Your assignment =
An exact copy of the entries below is required, with all pictures removed.

(Page images and extracted text)
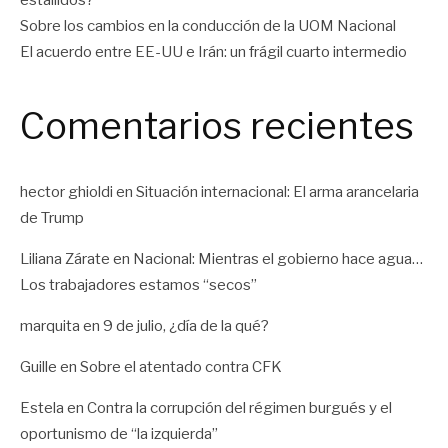
estallidos?
Sobre los cambios en la conducción de la UOM Nacional
El acuerdo entre EE-UU e Irán: un frágil cuarto intermedio
Comentarios recientes
hector ghioldi
en
Situación internacional: El arma arancelaria
de Trump
Liliana Zárate
en
Nacional: Mientras el gobierno hace agua…
Los trabajadores estamos “secos”
marquita
en
9 de julio, ¿día de la qué?
Guille
en
Sobre el atentado contra CFK
Estela
en
Contra la corrupción del régimen burgués y el
oportunismo de “la izquierda”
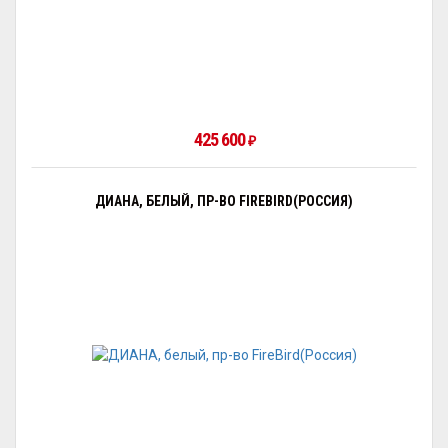
425 600
₽
ДИАНА, БЕЛЫЙ, ПР-ВО FIREBIRD(РОССИЯ)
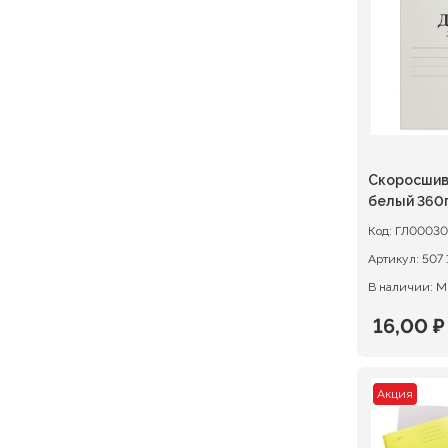
18,00 ₽.
Скоросшив
белый 360
немелова
Код:
ГЛ00030
Артикул:
В наличии: М
16,00
₽
Первон
Текуща
цена
цена:
Акция
состав
16,00 ₽.
20,00 ₽.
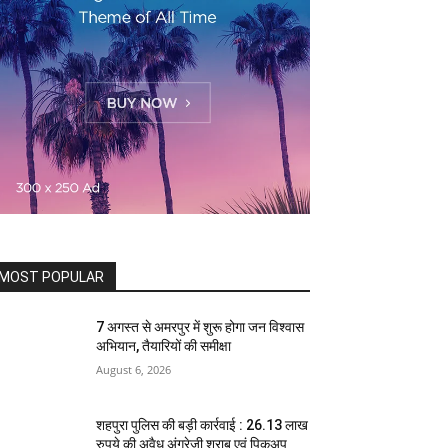
MOST POPULAR
7 अगस्त से अमरपुर में शुरू होगा जन विश्वास
अभियान, तैयारियों की समीक्षा
August 6, 2026
शहपुरा पुलिस की बड़ी कार्रवाई : 26.13 लाख
रुपये की अवैध अंग्रेजी शराब एवं पिकअप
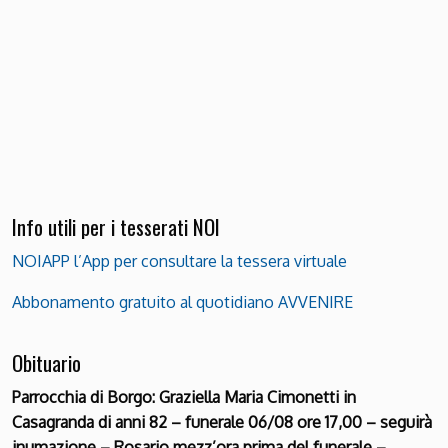
Info utili per i tesserati NOI
NOIAPP l’App per consultare la tessera virtuale
Abbonamento gratuito al quotidiano AVVENIRE
Obituario
Parrocchia di Borgo: Graziella Maria Cimonetti in
Casagranda di anni 82 – funerale 06/08 ore 17,00 – seguirà
inumazione – Rosario mezz’ora prima del funerale –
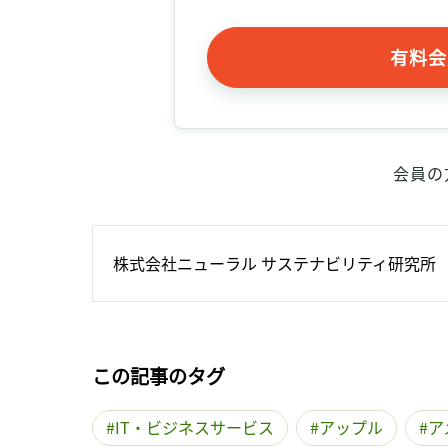
有料会
会員の
株式会社ニューラル サステナビリティ研究所
この記事のタグ
IT・ビジネスサービス
アップル
ア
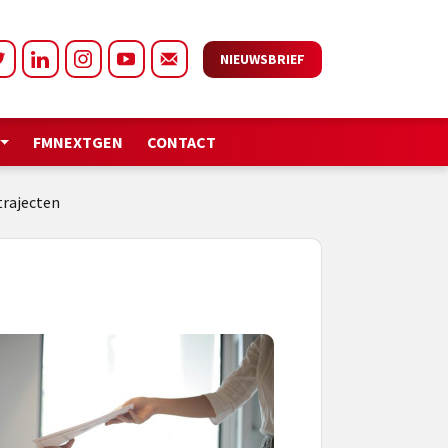
NIEUWSBRIEF
FMNEXTGEN
CONTACT
trajecten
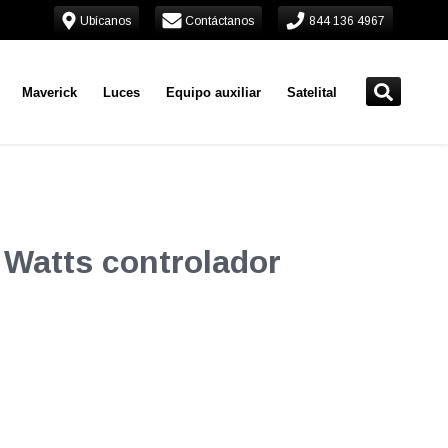
Ubícanos
Contáctanos
844 136 4967
Maverick
Luces
Equipo auxiliar
Satelital
 Watts controlador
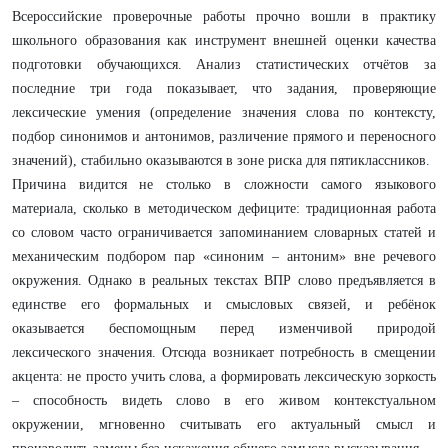
Всероссийские проверочные работы прочно вошли в практику
школьного образования как инструмент внешней оценки качества
подготовки обучающихся. Анализ статистических отчётов за
последние три года показывает, что задания, проверяющие
лексические умения (определение значения слова по контексту,
подбор синонимов и антонимов, различение прямого и переносного
значений), стабильно оказываются в зоне риска для пятиклассников.
Причина видится не столько в сложности самого языкового
материала, сколько в методическом дефиците: традиционная работа
со словом часто ограничивается запоминанием словарных статей и
механическим подбором пар «синоним – антоним» вне речевого
окружения. Однако в реальных текстах ВПР слово предъявляется в
единстве его формальных и смысловых связей, и ребёнок
оказывается беспомощным перед изменчивой природой
лексического значения. Отсюда возникает потребность в смещении
акцента: не просто учить слова, а формировать лексическую зоркость
– способность видеть слово в его живом контекстуальном
окружении, мгновенно считывать его актуальный смысл и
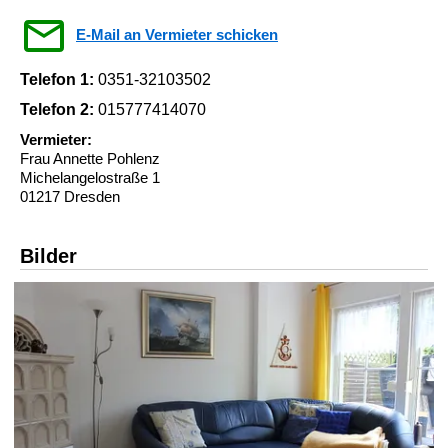
E-Mail an Vermieter schicken
Telefon 1:
0351-32103502
Telefon 2:
015777414070
Vermieter:
Frau Annette Pohlenz
Michelangelostraße 1
01217 Dresden
Bilder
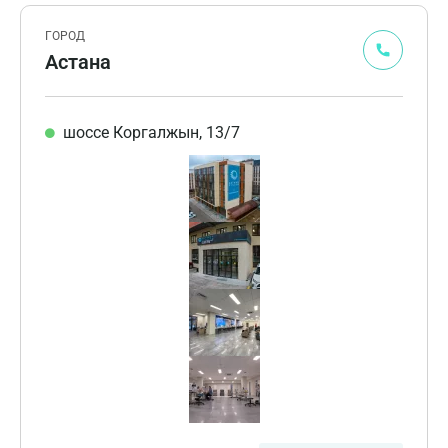
ГОРОД
Астана
шоссе Коргалжын, 13/7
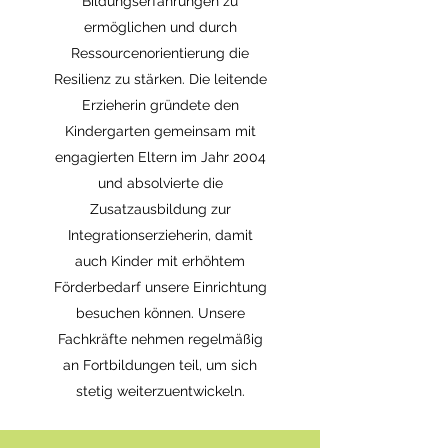
Bildungserfahrungen zu
ermöglichen und durch
Ressourcenorientierung die
Resilienz zu stärken. Die leitende
Erzieherin gründete den
Kindergarten gemeinsam mit
engagierten Eltern im Jahr 2004
und absolvierte die
Zusatzausbildung zur
Integrationserzieherin, damit
auch Kinder mit erhöhtem
Förderbedarf unsere Einrichtung
besuchen können. Unsere
Fachkräfte nehmen regelmäßig
an Fortbildungen teil, um sich
stetig weiterzuentwickeln.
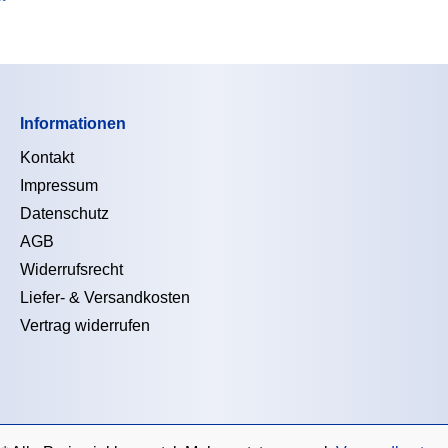
"
Informationen
Kontakt
Impressum
Datenschutz
AGB
Widerrufsrecht
Liefer- & Versandkosten
Vertrag widerrufen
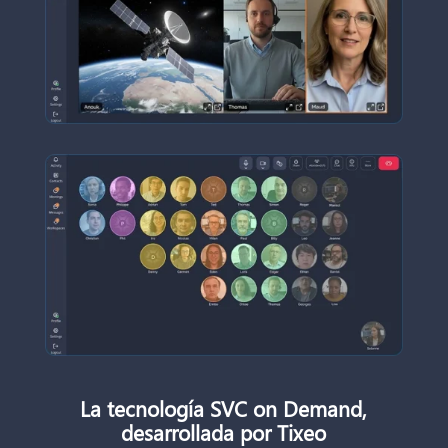
La tecnología SVC on Demand,
desarrollada por Tixeo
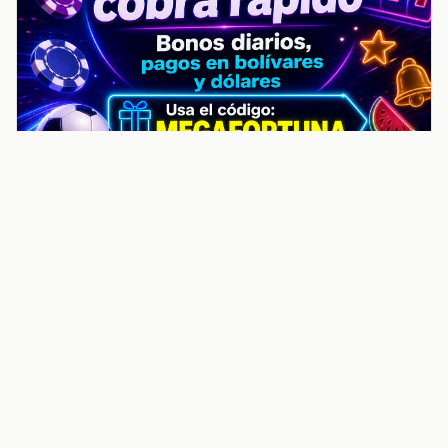
noticiasvenezuela.co – Улучшить
helpful content score Noticias
Venezuela | Noticias, economía y
trámites: context
Guia actualizada sobre Улучшить helpful content
score Noticias Venezuela | Noticias, economía y
trámites: contexto, puntos clave, preguntas frecuentes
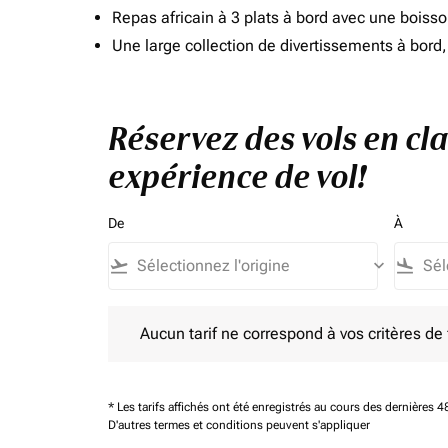
Repas africain à 3 plats à bord avec une boiss
Une large collection de divertissements à bor
Réservez des vols en cl
expérience de vol!
De
À
flight_takeoff
keyboard_arrow_down
flight_land
Aucun tarif ne correspond à vos critères de filtrag
Aucun tarif ne correspond à vos critères de fi
* Les tarifs affichés ont été enregistrés au cours des dernières
D'autres termes et conditions peuvent s'appliquer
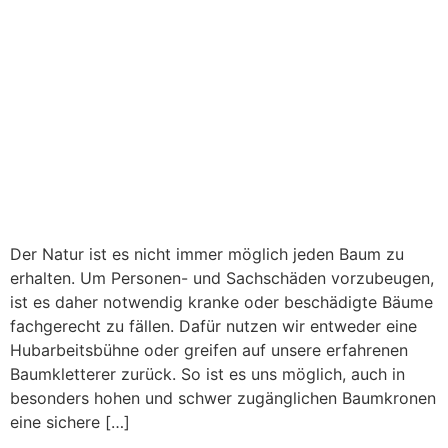
Der Natur ist es nicht immer möglich jeden Baum zu
erhalten. Um Personen- und Sachschäden vorzubeugen,
ist es daher notwendig kranke oder beschädigte Bäume
fachgerecht zu fällen. Dafür nutzen wir entweder eine
Hubarbeitsbühne oder greifen auf unsere erfahrenen
Baumkletterer zurück. So ist es uns möglich, auch in
besonders hohen und schwer zugänglichen Baumkronen
eine sichere […]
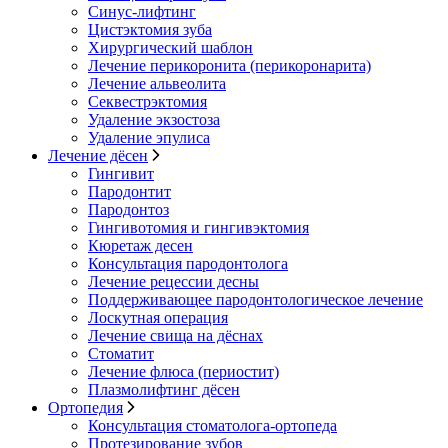
Синус-лифтинг
Цистэктомия зуба
Хирургический шаблон
Лечение перикоронита (перикоронарита)
Лечение альвеолита
Секвестрэктомия
Удаление экзостоза
Удаление эпулиса
Лечение дёсен
Гингивит
Пародонтит
Пародонтоз
Гингивотомия и гингивэктомия
Кюретаж десен
Консультация пародонтолога
Лечение рецессии десны
Поддерживающее пародонтологическое лечение
Лоскутная операция
Лечение свища на дёснах
Стоматит
Лечение флюса (периостит)
Плазмолифтинг дёсен
Ортопедия
Консультация стоматолога-ортопеда
Протезирование зубов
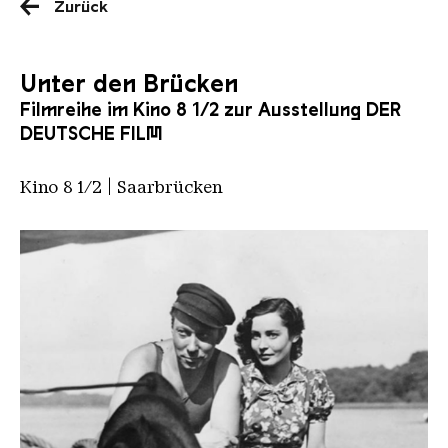
Zurück
Unter den Brücken
Filmreihe im Kino 8 1/2 zur Ausstellung DER
DEUTSCHE FILM
Kino 8 1/2 | Saarbrücken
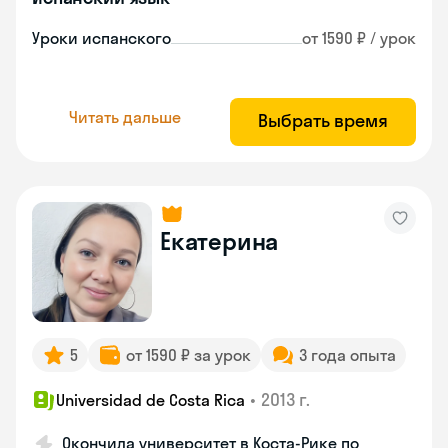
Уроки испанского
от 1590 ₽ / урок
Читать дальше
Выбрать время
Екатерина
5
от 1590 ₽ за урок
3 года опыта
•
2013 г.
Universidad de Costa Rica
Окончила университет в Коста‑Рике по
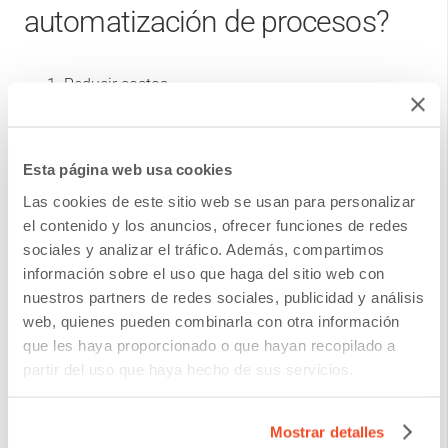
automatización de procesos?
Reducir costos
Agilizar las operaciones
Esta página web usa cookies
Mantener motivados a los empleados
Las cookies de este sitio web se usan para personalizar
Digitalizar y estructurar datos
el contenido y los anuncios, ofrecer funciones de redes
sociales y analizar el tráfico. Además, compartimos
Reducir el tiempo de respuesta empresarial
información sobre el uso que haga del sitio web con
nuestros partners de redes sociales, publicidad y análisis
Brindar un mejor servicio al cliente
web, quienes pueden combinarla con otra información
que les haya proporcionado o que hayan recopilado a
El tiempo de espera prolongado no sólo cuesta mucho
partir del uso que haya hecho de sus servicios.
dinero a las instituciones financieras, sino que también
puede aumentar la insatisfacción del cliente. Sin
Mostrar detalles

Output for this exercise =
estallidos?
Sobre los cambios en la conducción de la UOM Nacional
El acuerdo entre EE-UU e Irán: un frágil cuarto intermedio
Comentarios recientes
hector ghioldi
en
Situación internacional: El arma arancelaria
de Trump
Liliana Zárate
en
Nacional: Mientras el gobierno hace agua…
Los trabajadores estamos “secos”
marquita
en
9 de julio, ¿día de la qué?
Guille
en
Sobre el atentado contra CFK
Estela
en
Contra la corrupción del régimen burgués y el
oportunismo de “la izquierda”
425 600
₽
ДИАНА, БЕЛЫЙ, ПР-ВО FIREBIRD(РОССИЯ)
18,00 ₽.
Скоросшив
белый 360
немелова
Код:
ГЛ00030
Артикул:
В наличии: М
16,00
₽
Первон
Текуща
цена
цена:
Акция
состав
16,00 ₽.
20,00 ₽.
MOST POPULAR
7 अगस्त से अमरपुर में शुरू होगा जन विश्वास
अभियान, तैयारियों की समीक्षा
August 6, 2026
शहपुरा पुलिस की बड़ी कार्रवाई : 26.13 लाख
रुपये की अवैध अंग्रेजी शराब एवं पिकअप
Info utili per i tesserati NOI
NOIAPP l’App per consultare la tessera virtuale
Abbonamento gratuito al quotidiano AVVENIRE
Obituario
Parrocchia di Borgo: Graziella Maria Cimonetti in
Casagranda di anni 82 – funerale 06/08 ore 17,00 – seguirà
inumazione – Rosario mezz’ora prima del funerale –
有料会
会員の
株式会社ニューラル サステナビリティ研究所
この記事のタグ
IT・ビジネスサービス
アップル
ア
NIEUWSBRIEF
FMNEXTGEN
CONTACT
trajecten
Ubícanos
Contáctanos
844 136 4967
Maverick
Luces
Equipo auxiliar
Satelital
 Watts controlador
Всероссийские проверочные работы прочно вошли в практику
школьного образования как инструмент внешней оценки качества
подготовки обучающихся. Анализ статистических отчётов за
последние три года показывает, что задания, проверяющие
лексические умения (определение значения слова по контексту,
подбор синонимов и антонимов, различение прямого и переносного
значений), стабильно оказываются в зоне риска для пятиклассников.
Причина видится не столько в сложности самого языкового
материала, сколько в методическом дефиците: традиционная работа
со словом часто ограничивается запоминанием словарных статей и
механическим подбором пар «синоним – антоним» вне речевого
окружения. Однако в реальных текстах ВПР слово предъявляется в
единстве его формальных и смысловых связей, и ребёнок
оказывается беспомощным перед изменчивой природой
лексического значения. Отсюда возникает потребность в смещении
акцента: не просто учить слова, а формировать лексическую зоркость
– способность видеть слово в его живом контекстуальном
окружении, мгновенно считывать его актуальный смысл и
E-Mail an Vermieter schicken
Telefon 1:
0351-32103502
Telefon 2:
015777414070
Vermieter:
Frau Annette Pohlenz
Michelangelostraße 1
01217 Dresden
Bilder
ГОРОД
Астана
шоссе Коргалжын, 13/7
Bildungserfahrungen zu
ermöglichen und durch
Ressourcenorientierung die
Resilienz zu stärken. Die leitende
Erzieherin gründete den
Kindergarten gemeinsam mit
engagierten Eltern im Jahr 2004
und absolvierte die
Zusatzausbildung zur
Integrationserzieherin, damit
auch Kinder mit erhöhtem
Förderbedarf unsere Einrichtung
besuchen können. Unsere
Fachkräfte nehmen regelmäßig
an Fortbildungen teil, um sich
stetig weiterzuentwickeln.
"
Informationen
Kontakt
Impressum
Datenschutz
AGB
Widerrufsrecht
Liefer- & Versandkosten
Vertrag widerrufen
La tecnología SVC on Demand,
desarrollada por Tixeo
noticiasvenezuela.co – Улучшить
helpful content score Noticias
Venezuela | Noticias, economía y
trámites: context
Guia actualizada sobre Улучшить helpful content
score Noticias Venezuela | Noticias, economía y
trámites: contexto, puntos clave, preguntas frecuentes
Repas africain à 3 plats à bord avec une boiss
Une large collection de divertissements à bor
Réservez des vols en cl
expérience de vol!
De
À
flight_takeoff
keyboard_arrow_down
flight_land
Aucun tarif ne correspond à vos critères de filtrag
Aucun tarif ne correspond à vos critères de fi
* Les tarifs affichés ont été enregistrés au cours des dernières
D'autres termes et conditions peuvent s'appliquer
Der Natur ist es nicht immer möglich jeden Baum zu
erhalten. Um Personen- und Sachschäden vorzubeugen,
ist es daher notwendig kranke oder beschädigte Bäume
fachgerecht zu fällen. Dafür nutzen wir entweder eine
Hubarbeitsbühne oder greifen auf unsere erfahrenen
Baumkletterer zurück. So ist es uns möglich, auch in
besonders hohen und schwer zugänglichen Baumkronen
eine sichere […]
Синус-лифтинг
Цистэктомия зуба
Хирургический шаблон
Лечение перикоронита (перикоронарита)
Лечение альвеолита
Секвестрэктомия
Удаление экзостоза
Удаление эпулиса
Лечение дёсен
Гингивит
Пародонтит
Пародонтоз
Гингивотомия и гингивэктомия
Кюретаж десен
Консультация пародонтолога
Лечение рецессии десны
Поддерживающее пародонтологическое лечение
Лоскутная операция
Лечение свища на дёснах
Стоматит
Лечение флюса (периостит)
Плазмолифтинг дёсен
Ортопедия
Консультация стоматолога-ортопеда
Протезирование зубов
Zurück
Unter den Brücken
Filmreihe im Kino 8 1/2 zur Ausstellung DER
DEUTSCHE FILM
Kino 8 1/2 | Saarbrücken
Уроки испанского
от 1590 ₽ / урок
Читать дальше
Выбрать время
Екатерина
5
от 1590 ₽ за урок
3 года опыта
•
2013 г.
Universidad de Costa Rica
Окончила университет в Коста‑Рике по
automatización de procesos?
Reducir costos
Agilizar las operaciones
Esta página web usa cookies
Mantener motivados a los empleados
Las cookies de este sitio web se usan para personalizar
Digitalizar y estructurar datos
el contenido y los anuncios, ofrecer funciones de redes
sociales y analizar el tráfico. Además, compartimos
Reducir el tiempo de respuesta empresarial
información sobre el uso que haga del sitio web con
nuestros partners de redes sociales, publicidad y análisis
Brindar un mejor servicio al cliente
web, quienes pueden combinarla con otra información
que les haya proporcionado o que hayan recopilado a
El tiempo de espera prolongado no sólo cuesta mucho
partir del uso que haya hecho de sus servicios.
dinero a las instituciones financieras, sino que también
puede aumentar la insatisfacción del cliente. Sin
Mostrar detalles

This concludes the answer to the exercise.